Interior Kia K4 Sportwagon
Menurut Paesen, Kia telah belajar bahwa mengakses suatu fungsi yang membutuhkan tiga kali sentuhan di menu adalah hal yang “buruk untuk semua orang.” Ia mengapresiasi pabrikan asal Tiongkok yang mendorong ide dan teknologi baru ke dalam mobil, namun menekankan pentingnya agar perusahaan tidak sekadar menambahkan fitur tanpa henti—fitur tersebut juga harus benar-benar berguna.
"Kuncinya adalah menemukan keseimbangan untuk menghadirkan tingkat kehangatan dan aspirasi tertentu," ujarnya, dan itu berarti mengeksplorasi peluang baru seiring teknologi berkembang serta bereksperimen untuk kendaraan Kia di masa depan.
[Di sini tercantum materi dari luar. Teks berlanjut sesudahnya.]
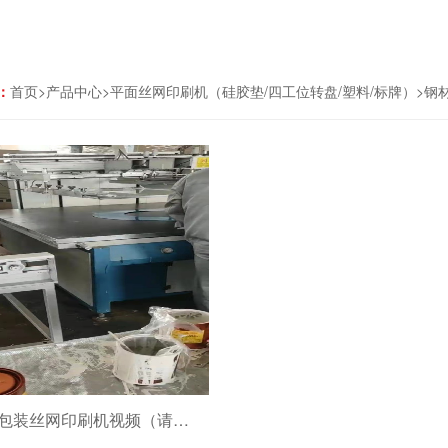
：
首页
>
产品中心
>
平面丝网印刷机（硅胶垫/四工位转盘/塑料/标牌）
>
钢
E包装丝网印刷机视频（请点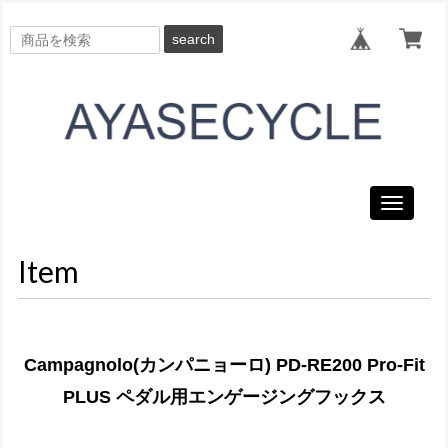
search
Toggle
navigati
Item
Campagnolo(カンパニョーロ) PD-RE200 Pro-Fit
PLUS ペダル用エンゲージングフックス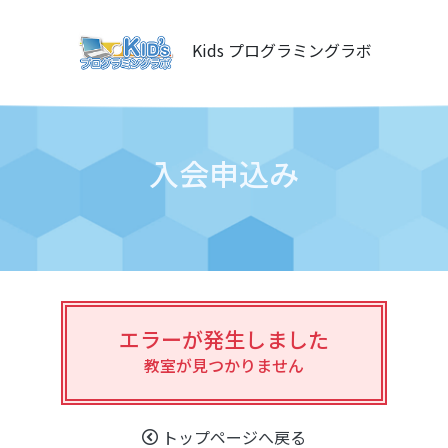
Kids プログラミングラボ
入会申込み
エラーが発生しました
教室が見つかりません
トップページへ戻る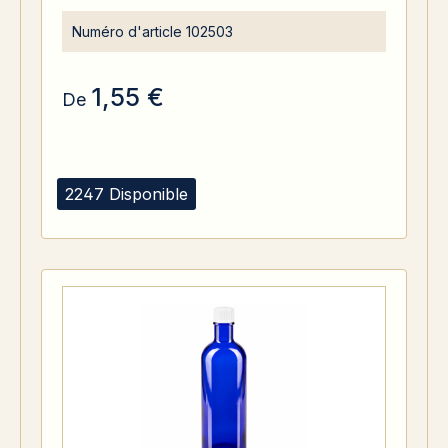
Numéro d'article
102503
1,55 €
De
2247 Disponible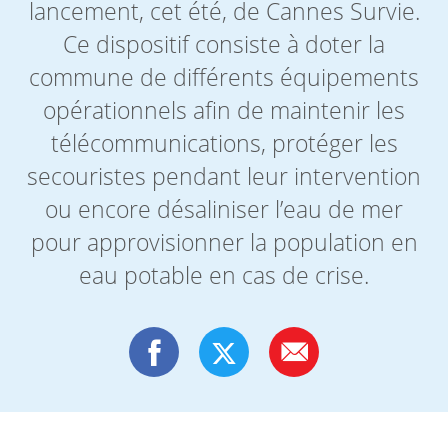
lancement, cet été, de Cannes Survie.
Ce dispositif consiste à doter la
commune de différents équipements
opérationnels afin de maintenir les
télécommunications, protéger les
secouristes pendant leur intervention
ou encore désaliniser l’eau de mer
pour approvisionner la population en
eau potable en cas de crise.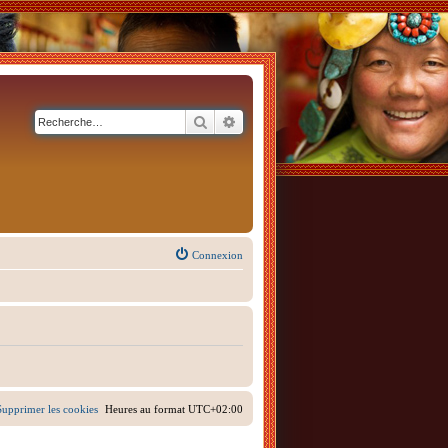
Rechercher
Recherche avancée
Connexion
Supprimer les cookies
Heures au format
UTC+02:00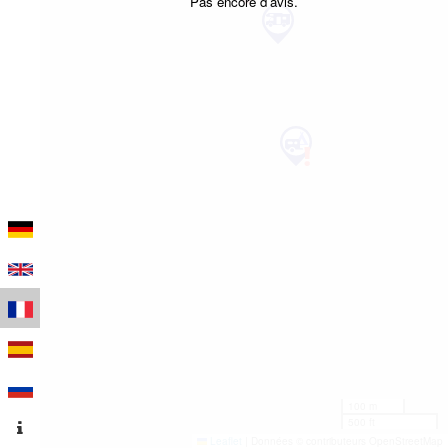
Pas encore d'avis.
100 m
500 ft
Leaflet
|
Données © contributeurs OpenStreetMap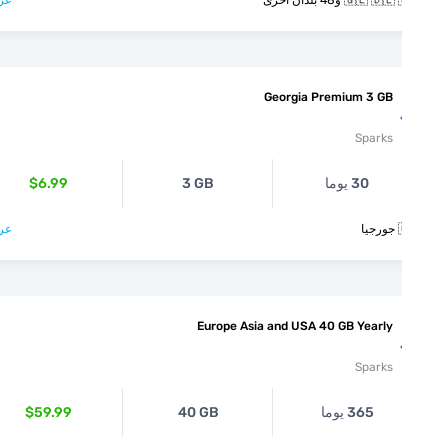
عرض >
🇬🇪 🇩🇪 🇬🇷 و48 بل
Georgia Premium 3 GB
Sparks
$6.99
3 GB
30 يوما
عرض >

Europe Asia and USA 40 GB Yearly
Sparks
$59.99
40 GB
365 يوما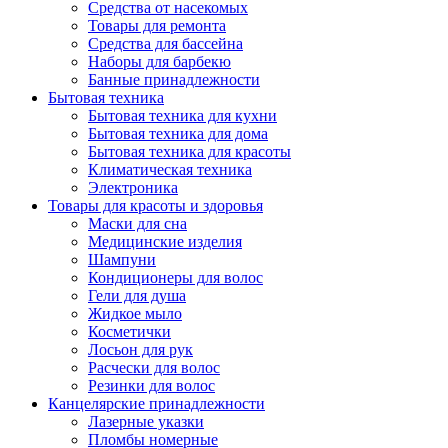
Средства от насекомых
Товары для ремонта
Средства для бассейна
Наборы для барбекю
Банные принадлежности
Бытовая техника
Бытовая техника для кухни
Бытовая техника для дома
Бытовая техника для красоты
Климатическая техника
Электроника
Товары для красоты и здоровья
Маски для сна
Медицинские изделия
Шампуни
Кондиционеры для волос
Гели для душа
Жидкое мыло
Косметички
Лосьон для рук
Расчески для волос
Резинки для волос
Канцелярские принадлежности
Лазерные указки
Пломбы номерные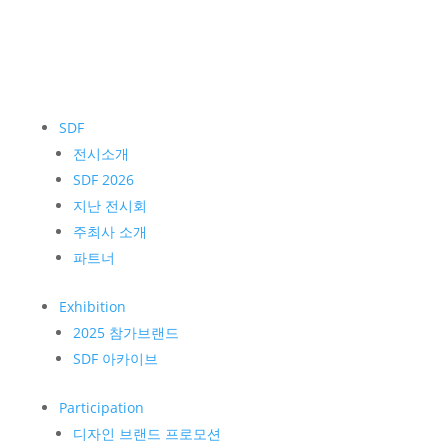
SDF
전시소개
SDF 2026
지난 전시회
주최사 소개
파트너
Exhibition
2025 참가브랜드
SDF 아카이브
Participation
디자인 브랜드 프로모션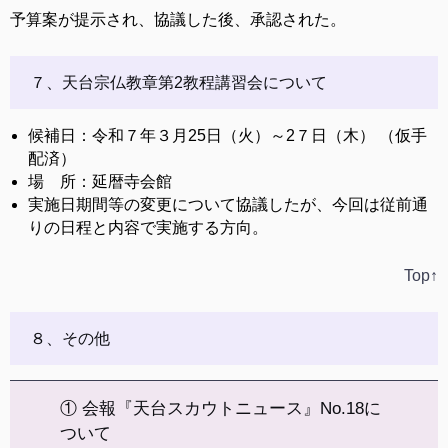
予算案が提示され、協議した後、承認された。
７、天台宗仏教章第2教程講習会について
候補日：令和７年３月25日（火）～2７日（木） （仮手
配済）
場 所：延暦寺会館
実施日期間等の変更について協議したが、今回は従前通
りの日程と内容で実施する方向。
Top↑
８、その他
① 会報『天台スカウトニュース』No.18に
ついて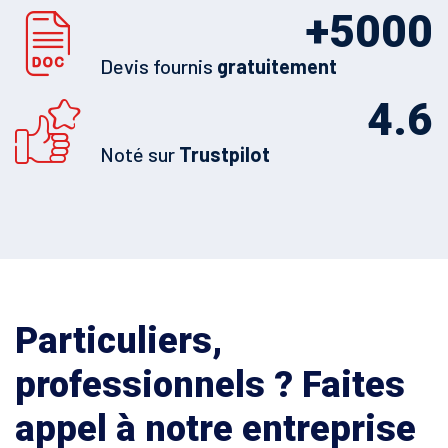
+
5000
Devis fournis
gratuitement
4.6
Noté sur
Trustpilot
Particuliers,
professionnels ? Faites
appel à notre entreprise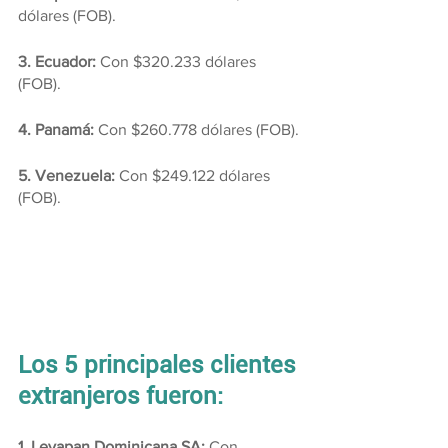
dólares (FOB).
3. Ecuador:
 Con $320.233 dólares 
(FOB).
4. Panamá:
 Con $260.778 dólares (FOB).
5. Venezuela:
 Con $249.122 dólares 
(FOB).
Los 5 principales clientes 
extranjeros fueron:
1. Levapan Dominicana SA:
 Con 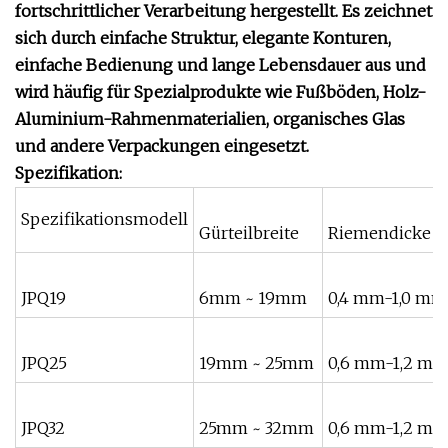
fortschrittlicher Verarbeitung hergestellt. Es zeichnet
sich durch einfache Struktur, elegante Konturen,
einfache Bedienung und lange Lebensdauer aus und
wird häufig für Spezialprodukte wie Fußböden, Holz-
Aluminium-Rahmenmaterialien, organisches Glas
und andere Verpackungen eingesetzt.
Spezifikation:
Spezifikationsmodell
Gürteilbreite
Riemendicke
JPQ19
6mm ~ 19mm
0,4 mm-1,0 mm
JPQ25
19mm ~ 25mm
0,6 mm-1,2 m
JPQ32
25mm ~ 32mm
0,6 mm-1,2 m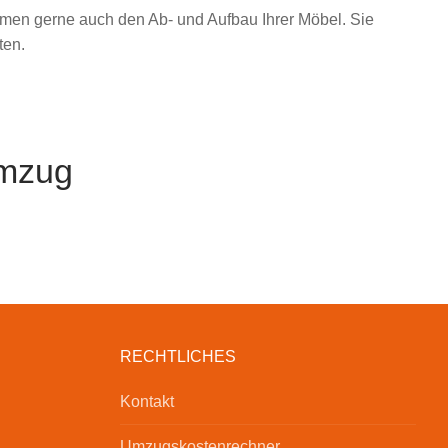
ehmen gerne auch den Ab- und Aufbau Ihrer Möbel. Sie
ten.
Umzug
RECHTLICHES
Kontakt
Umzugskostenrechner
Pabrikan Mengakui: Ada Kesalahan
Interior Kia EV2
Tidak sering pabrikan mengakui mereka keliru dan kemudian berbalik arah, tetapi urusan tombol menjadi pengecualian. Dalam beberapa bulan terakhir, Mercedes-Benz, Ferrari, Volkswagen, Skoda, dan lainnya menyuarakan dukungan untuk mempertahankan atau mengembalikan kontrol fisik di kendaraan mereka.
Layar sentuh membuat pengemudi harus mengalihkan pandangan dari jalan saat menelusuri menu, yang berbahaya. Tombol kapasitif tidak jauh lebih baik, dan beberapa pabrikan bahkan mulai mengurangi penggunaannya, seperti VW.
Permintaan terhadap tombol dan sakelar sungguhan begitu tinggi di kalangan konsumen hingga Hyundai mulai mempertanyakan apakah mobil memang perlu layar besar sama sekali. Jika tidak, hal itu memberi desainer lebih banyak kebebasan untuk menciptakan interior yang unik—bukan sekadar dua "tablet" besar di dasbor.
Pandangan Motor1: Keputusan Kia mempertahankan tombol untuk fungsi inti adalah langkah yang tepat dan membantu merek ini membedakan diri dari mereka yang sekadar mengikuti tren yang digerakkan segelintir pihak. Konsumen sudah bertahun-tahun meminta tombol di mobil, dan sementara beberapa pabrikan kini berbalik arah, Kia justru melaju ke depan dengan terus menyempurnakan panel instrumen yang kaya tombol.